ANKARA (İHA) - AK Parti Genel Başkanı ve Başbakan Recep Tayyip Erdoğan, gazeteci Hrant Dink cinayetinin ardından gündeme gelen 'derin devlet' ile ilgili sözlerine açıklık getirerek, "Derin devlet dedikleri, devletimizin kurumları değildir, devletin kendisi hiç değildir. Derin devlet, kurumlar içerisinde kendi anlayışları veya kendi kutsalları adına yetkilerini aşarak hukukun dışına çıkmak suretiyle oluşan çeteleşmelerdir" dedi.

Erdoğan, hükümet olarak hukuk sistemi içerisinde kendilerine karanlık odalar, imtiyazlı alanlar oluşturmak isteyen yapılanlanmalarla etkin mücadele ettiklerini, etmeye devam edeceklerinin de mesajını verdi.

Reklam
Reklam

AK Parti TBMM Grubu, Başbakan Erdoğan başkanlığında toplandı. Toplantıda bir konuşma yapan Başbakan Erdoğan, gazeteci Hrant Dink cinayetine ve sonrasında yaşanan gelişmelere ilişkin önemli değerlendirmelerde bulundu. Erdoğan, hukuk devletinin bir ülkede yaşayan herkesin ve her kurumun hukuk kurallarına bağlı olduğu, herkesin uyması gereken objektif kuralların kayıt altına alındığı bir sistem olduğunu söyledi.

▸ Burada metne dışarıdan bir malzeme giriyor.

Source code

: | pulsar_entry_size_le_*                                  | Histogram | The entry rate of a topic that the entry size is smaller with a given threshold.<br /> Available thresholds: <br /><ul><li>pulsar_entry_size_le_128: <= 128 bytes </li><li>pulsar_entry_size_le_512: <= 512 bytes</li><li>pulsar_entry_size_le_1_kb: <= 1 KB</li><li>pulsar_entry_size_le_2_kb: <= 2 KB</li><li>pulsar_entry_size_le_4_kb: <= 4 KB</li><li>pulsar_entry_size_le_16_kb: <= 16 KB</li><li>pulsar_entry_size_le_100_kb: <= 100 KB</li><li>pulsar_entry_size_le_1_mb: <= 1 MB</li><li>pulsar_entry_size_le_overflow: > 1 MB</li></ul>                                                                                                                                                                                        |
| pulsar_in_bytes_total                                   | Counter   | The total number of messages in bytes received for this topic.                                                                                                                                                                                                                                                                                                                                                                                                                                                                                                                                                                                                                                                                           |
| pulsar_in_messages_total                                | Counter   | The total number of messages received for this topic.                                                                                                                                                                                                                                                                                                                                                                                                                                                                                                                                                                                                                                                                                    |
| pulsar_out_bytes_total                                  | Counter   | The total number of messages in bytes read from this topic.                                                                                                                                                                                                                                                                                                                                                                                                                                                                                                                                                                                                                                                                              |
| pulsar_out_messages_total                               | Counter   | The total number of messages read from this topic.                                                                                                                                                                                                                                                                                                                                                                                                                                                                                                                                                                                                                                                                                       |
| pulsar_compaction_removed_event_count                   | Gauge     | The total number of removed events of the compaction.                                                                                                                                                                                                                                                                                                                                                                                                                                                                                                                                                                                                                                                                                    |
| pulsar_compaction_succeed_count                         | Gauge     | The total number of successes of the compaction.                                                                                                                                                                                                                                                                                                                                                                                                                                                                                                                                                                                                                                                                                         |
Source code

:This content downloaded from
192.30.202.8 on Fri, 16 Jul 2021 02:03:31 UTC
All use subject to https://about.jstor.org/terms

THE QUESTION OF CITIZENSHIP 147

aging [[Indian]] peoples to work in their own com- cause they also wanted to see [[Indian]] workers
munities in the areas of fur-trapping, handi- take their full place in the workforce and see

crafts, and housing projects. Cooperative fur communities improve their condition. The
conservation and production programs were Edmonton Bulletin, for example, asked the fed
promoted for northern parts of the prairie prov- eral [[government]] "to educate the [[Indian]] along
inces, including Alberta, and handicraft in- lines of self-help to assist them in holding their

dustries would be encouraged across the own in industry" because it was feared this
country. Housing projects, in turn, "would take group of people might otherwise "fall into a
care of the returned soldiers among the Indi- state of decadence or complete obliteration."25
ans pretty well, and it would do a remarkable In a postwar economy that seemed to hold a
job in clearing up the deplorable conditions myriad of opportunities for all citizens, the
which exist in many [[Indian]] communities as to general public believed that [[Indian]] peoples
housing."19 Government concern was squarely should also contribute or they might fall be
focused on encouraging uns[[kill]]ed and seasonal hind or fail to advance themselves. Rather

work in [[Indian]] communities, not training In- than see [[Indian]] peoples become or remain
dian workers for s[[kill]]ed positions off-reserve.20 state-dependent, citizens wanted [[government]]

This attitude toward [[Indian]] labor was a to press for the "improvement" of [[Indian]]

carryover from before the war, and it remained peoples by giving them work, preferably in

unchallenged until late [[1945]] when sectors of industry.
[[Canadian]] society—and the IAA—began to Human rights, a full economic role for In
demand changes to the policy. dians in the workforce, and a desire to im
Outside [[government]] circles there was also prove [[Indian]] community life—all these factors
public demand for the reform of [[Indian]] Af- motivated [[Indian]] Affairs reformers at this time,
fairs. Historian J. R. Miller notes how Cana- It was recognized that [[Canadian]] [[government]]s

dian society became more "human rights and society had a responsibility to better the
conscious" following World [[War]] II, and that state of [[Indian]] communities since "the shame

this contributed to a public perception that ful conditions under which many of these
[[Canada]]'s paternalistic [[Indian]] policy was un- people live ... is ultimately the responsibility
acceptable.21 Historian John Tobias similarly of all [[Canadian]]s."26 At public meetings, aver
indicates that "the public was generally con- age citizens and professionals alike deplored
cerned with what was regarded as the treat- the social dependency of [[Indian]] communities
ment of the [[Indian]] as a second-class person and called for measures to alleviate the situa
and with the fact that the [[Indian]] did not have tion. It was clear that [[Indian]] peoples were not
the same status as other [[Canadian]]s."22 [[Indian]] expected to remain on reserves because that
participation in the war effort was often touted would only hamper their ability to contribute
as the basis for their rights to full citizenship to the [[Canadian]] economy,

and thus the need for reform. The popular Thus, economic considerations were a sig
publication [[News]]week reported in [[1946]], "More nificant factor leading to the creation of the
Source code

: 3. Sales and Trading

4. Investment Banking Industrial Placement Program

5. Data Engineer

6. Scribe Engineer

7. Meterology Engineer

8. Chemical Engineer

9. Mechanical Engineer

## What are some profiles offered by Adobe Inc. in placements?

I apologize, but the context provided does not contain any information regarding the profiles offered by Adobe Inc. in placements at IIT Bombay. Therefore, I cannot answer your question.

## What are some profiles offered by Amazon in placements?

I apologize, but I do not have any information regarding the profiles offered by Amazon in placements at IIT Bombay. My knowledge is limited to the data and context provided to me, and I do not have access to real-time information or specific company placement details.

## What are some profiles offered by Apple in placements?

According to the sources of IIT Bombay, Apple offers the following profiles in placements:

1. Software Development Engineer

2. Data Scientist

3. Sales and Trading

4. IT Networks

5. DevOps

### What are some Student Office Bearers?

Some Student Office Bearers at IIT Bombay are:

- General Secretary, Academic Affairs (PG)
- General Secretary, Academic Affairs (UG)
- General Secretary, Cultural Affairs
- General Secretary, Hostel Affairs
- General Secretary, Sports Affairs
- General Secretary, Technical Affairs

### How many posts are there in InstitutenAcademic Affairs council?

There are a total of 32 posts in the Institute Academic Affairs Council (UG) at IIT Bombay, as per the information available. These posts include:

Hukuk devletini yasa devletinden ayıran özelliğin temel hak ve özgürlükler gibi evrensel değerleri kabul etmesi olduğunu dile getiren Erdoğan, AK Parti hükümeti döneminde demokratikleşme adımları kadar hukuk devleti anlayışını da geliştirmenin, çağdaş normlara kavuşturmanın mücadelesini verdiklerini kaydetti. Hukuk devletinin korunmaması halinde hukukun, adaletin, toplumsal birlik ve bütünlüğün de korunmayacağına işaret eden Erdoğan, hükümet olarak sadece adli suçlarla mücadele etmekle kalmadıklarını, hukuk sistemi içerisinde kendilerine karanlık odalar, imtiyazlı alanlar oluşturmak isteyen yapılanlanmalarla da etkin mücadele ettiklerini, etmeye devam edeceklerini kaydetti.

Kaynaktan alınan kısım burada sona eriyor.